突如乱れた趙成●(=王へんに民)(左)のもとに向かった権藤監督(右)【拡大】

 来週末から行われる、「マツダオールスターゲーム2012」の全メンバーが出そろった。数々の名場面に彩られてきた、夢の球宴の季節がいよいよ到来だ。

 私は選手としての出場経験はないが、ヤクルト時代の野村克也監督の広報担当として同行し、何度か独特の雰囲気に触れさせてもらった。

 プロ野球のベンチの雰囲気には、3種類あると思っている。

 通常のペナントレースと、日本シリーズは全く別物だ。日本シリーズにあえて似た雰囲気を挙げるとすれば、開幕戦の空気をさらに研ぎ澄ましたものというべきか。プレーボールがかかる前から、緊張感とうれしさに満ちている。

 球宴のベンチは、野村監督が「こんなメンバーでやったら負けへんやろな。やってみたいな」と話すほど、そうそうたる顔ぶれがそろう。だが、ピリピリ感はなくのんびりしたものだ。若手は隅っこに座り、ベテランは真ん中で足を組んで「勝ったら1人、ウン万円だから分けような」、「MVPはウン百万」などと駄弁っている。

 最近は選手会の行事や代表戦を通して、球団間の交流が以前より盛んだ。和気あいあいとした雰囲気の中で、投手も思う存分、自分のベストピッチを披露している。

 昔はいささか風景が違った。仲間同士なのは球宴だけ。後半戦に向け、やすやすと手の内は見せられない。たとえば巨人の捕手がいろんな球種を要求しても、ヤクルトの投手は投げたがらなかった。昔の球宴が直球勝負ばかりだったのは、こうした背景もあった。

 そんな同じベンチの裏で、駆け引きがあったのではないかと物議を醸したことがある。1998年7月23日、千葉マリン(現QVCマリン)で行われたオールスター第2戦だ。

 8回からセ・リーグの5番手で登板した巨人・趙成●(=王へんに民)(チョ・ソンミン)が、最終回の1死後に急激に制球を乱した。セ・リーグ監督の野村監督は「おかしいぞ」と何らかのアクシデントを疑い、同コーチの横浜(現DeNA)・権藤博監督を確認のためマウンドに送った。

 結局2人でトレーナー室に引っ込み、しばらくして出てきた趙は、私たちの目の前で猛然と腕立て伏せを行い、グラウンドに戻っていった。
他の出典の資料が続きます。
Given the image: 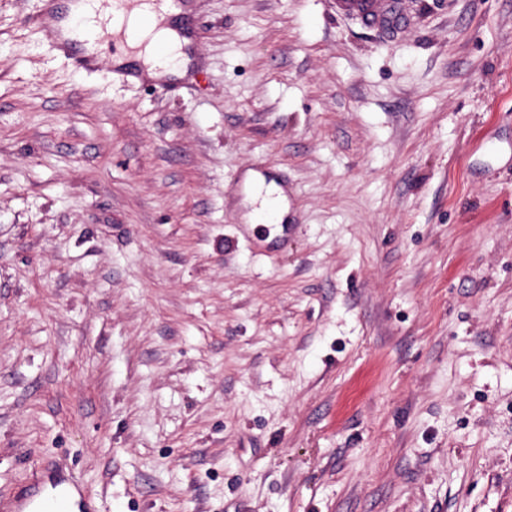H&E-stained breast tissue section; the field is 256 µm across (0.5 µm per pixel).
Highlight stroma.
I'll return each instance as SVG.
<instances>
[{"mask_svg": "<svg viewBox=\"0 0 512 512\" xmlns=\"http://www.w3.org/2000/svg\"><path fill=\"white\" fill-rule=\"evenodd\" d=\"M0 0V503L512 512V0H189L165 90ZM294 216L259 250L245 177ZM406 0H333L336 14L375 32H398L405 25ZM35 470L47 474L45 486L51 491L47 500L26 499L16 501L14 509L18 512H94L95 506L84 495L77 482H65L54 478L51 473L35 466Z\"/></svg>", "mask_w": 512, "mask_h": 512, "instance_id": "stroma-1", "label": "stroma"}]
</instances>
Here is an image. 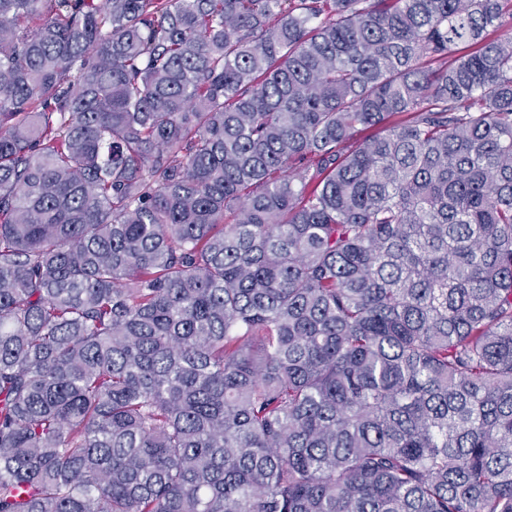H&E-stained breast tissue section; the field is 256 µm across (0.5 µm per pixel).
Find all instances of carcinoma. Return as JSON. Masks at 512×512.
<instances>
[{
  "label": "carcinoma",
  "mask_w": 512,
  "mask_h": 512,
  "mask_svg": "<svg viewBox=\"0 0 512 512\" xmlns=\"http://www.w3.org/2000/svg\"><path fill=\"white\" fill-rule=\"evenodd\" d=\"M509 24L0 0V512H512Z\"/></svg>",
  "instance_id": "cac0c4a2"
}]
</instances>
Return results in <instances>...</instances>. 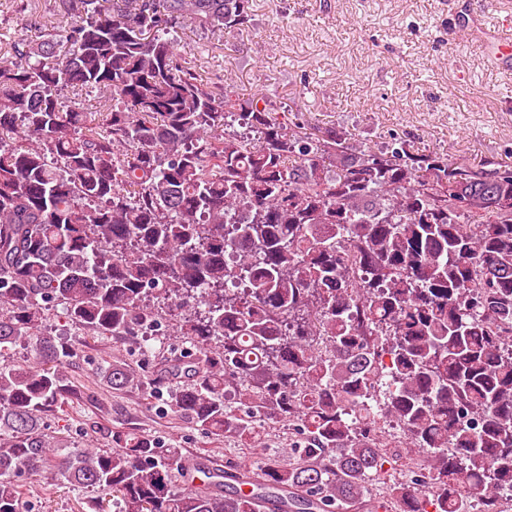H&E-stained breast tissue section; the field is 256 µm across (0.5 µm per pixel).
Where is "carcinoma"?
<instances>
[{"mask_svg":"<svg viewBox=\"0 0 512 512\" xmlns=\"http://www.w3.org/2000/svg\"><path fill=\"white\" fill-rule=\"evenodd\" d=\"M250 2L61 0L70 25L0 59V512H27L26 475L115 512H363L382 421L431 459L397 512H498L512 492V165L365 149L231 81L217 96L170 34L240 31ZM49 305L86 335L184 338L195 353L151 371L175 410L252 443L256 418L289 423L293 462L267 459L251 493L227 471L192 489L147 435L45 433L79 349L38 335ZM18 346L35 360H6Z\"/></svg>","mask_w":512,"mask_h":512,"instance_id":"carcinoma-1","label":"carcinoma"}]
</instances>
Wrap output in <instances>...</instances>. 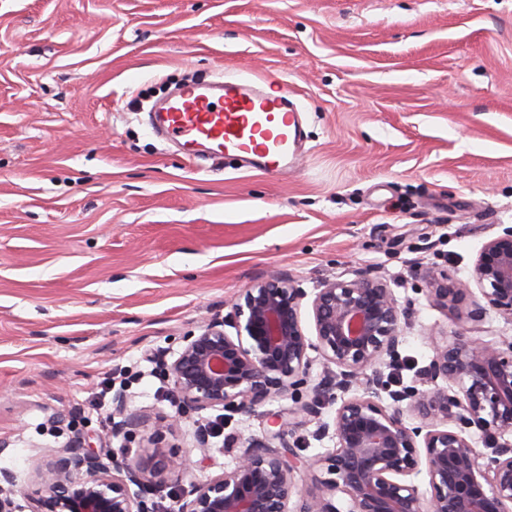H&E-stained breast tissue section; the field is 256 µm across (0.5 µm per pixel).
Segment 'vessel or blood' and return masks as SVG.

 その場で「韓国の大学野球部はめちゃくちゃ厳しくて、あいつは冬場も氷水の中で鍛えていたらしい」という逸話を聞き、「さすが根性があるわけだな」と納得した。

 ベンチの誰もが「あれだけ元気なら大丈夫」と送り出したのだが…。その後の投球は痛々しいほど。2死満塁からなんとか無失点でしのいだが、球宴後に右ひじの故障が発覚し、実質的に選手生命を絶たれた。

 ライバル関係にあった巨人の投手を“つぶした”として、野村監督にも疑念の目が向けられた。だが、その場にいた私は事実でないと断言できる。
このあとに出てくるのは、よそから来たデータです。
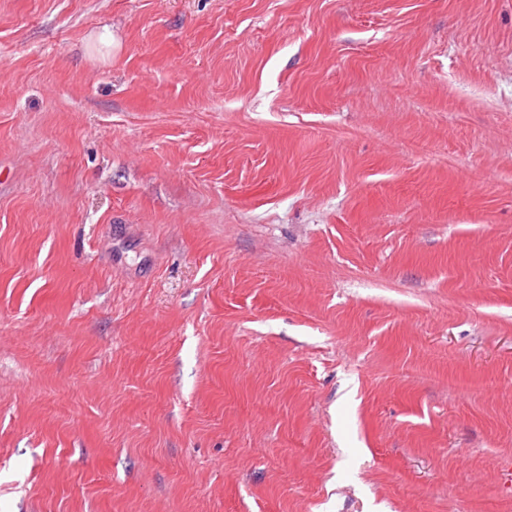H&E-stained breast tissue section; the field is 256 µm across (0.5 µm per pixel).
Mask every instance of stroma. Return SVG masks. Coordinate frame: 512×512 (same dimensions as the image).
<instances>
[{"label": "stroma", "instance_id": "1", "mask_svg": "<svg viewBox=\"0 0 512 512\" xmlns=\"http://www.w3.org/2000/svg\"><path fill=\"white\" fill-rule=\"evenodd\" d=\"M512 0H0V512H512Z\"/></svg>", "mask_w": 512, "mask_h": 512}]
</instances>
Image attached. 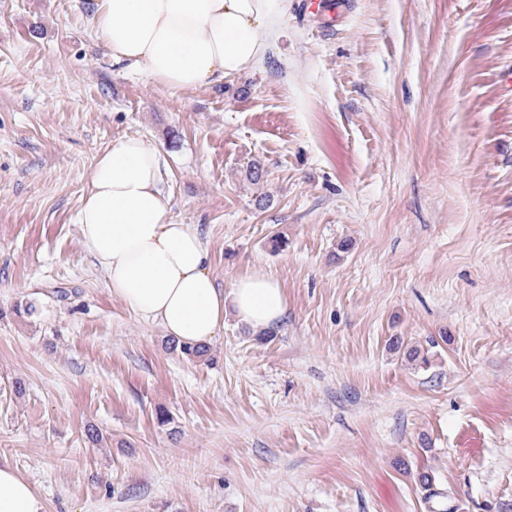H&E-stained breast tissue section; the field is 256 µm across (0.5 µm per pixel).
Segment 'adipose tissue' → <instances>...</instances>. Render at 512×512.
I'll use <instances>...</instances> for the list:
<instances>
[{"instance_id": "ef3b65f1", "label": "adipose tissue", "mask_w": 512, "mask_h": 512, "mask_svg": "<svg viewBox=\"0 0 512 512\" xmlns=\"http://www.w3.org/2000/svg\"><path fill=\"white\" fill-rule=\"evenodd\" d=\"M285 0H95L94 28L116 60H131L172 89L209 85L264 58ZM88 251L113 295L181 343L206 345L224 324V304L252 328L278 324L284 289L253 273L231 293L218 288L199 231L175 223L162 188V153L144 137L116 141L93 165L77 214ZM0 512H44L33 486L0 463Z\"/></svg>"}]
</instances>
 球団に事情を聴かれた趙は「『ひじが痛い。無理です』と訴えたが、権藤さんに『いけるだろ』と言われた」と説明したという。もし趙が降板したら、前日に投げた横浜・佐々木主浩が急きょ肩をつくり、登板するしかない状況だった。権藤体制1年目の横浜は当時セ首位を走り、佐々木は絶対的な抑え。トレーナー室でどんなやりとりがあったかは定かでないが、その年は横浜がペナントレースを制し、日本一に輝いた。

 巨人の広報として当時、同じベンチにいた香坂英典(現巨人編成部)との間では、今でも「謎だよな…」と語りぐさになっている。

 ■杉村繁(すぎむら・しげる) 1957年7月31日、高知市生まれ。高知高時代は小柄なスラッガーとして「土佐の怪童」の異名を取り、高校3年時の1975年春の甲子園決勝では、原辰徳を擁する東海大相模高を自らの決勝打で破り優勝。同年ドラフトでヤクルトに1位指名され入団。87年限りで現役引退後は長く球団広報を務めた。00−07年はヤクルト、08−11年は横浜で打撃コーチなどを担当し青木宣親、内川聖一らを指導。水島新司氏の野球漫画「ドカベン」に登場する微笑三太郎のモデル。今年から本紙評論家を務める。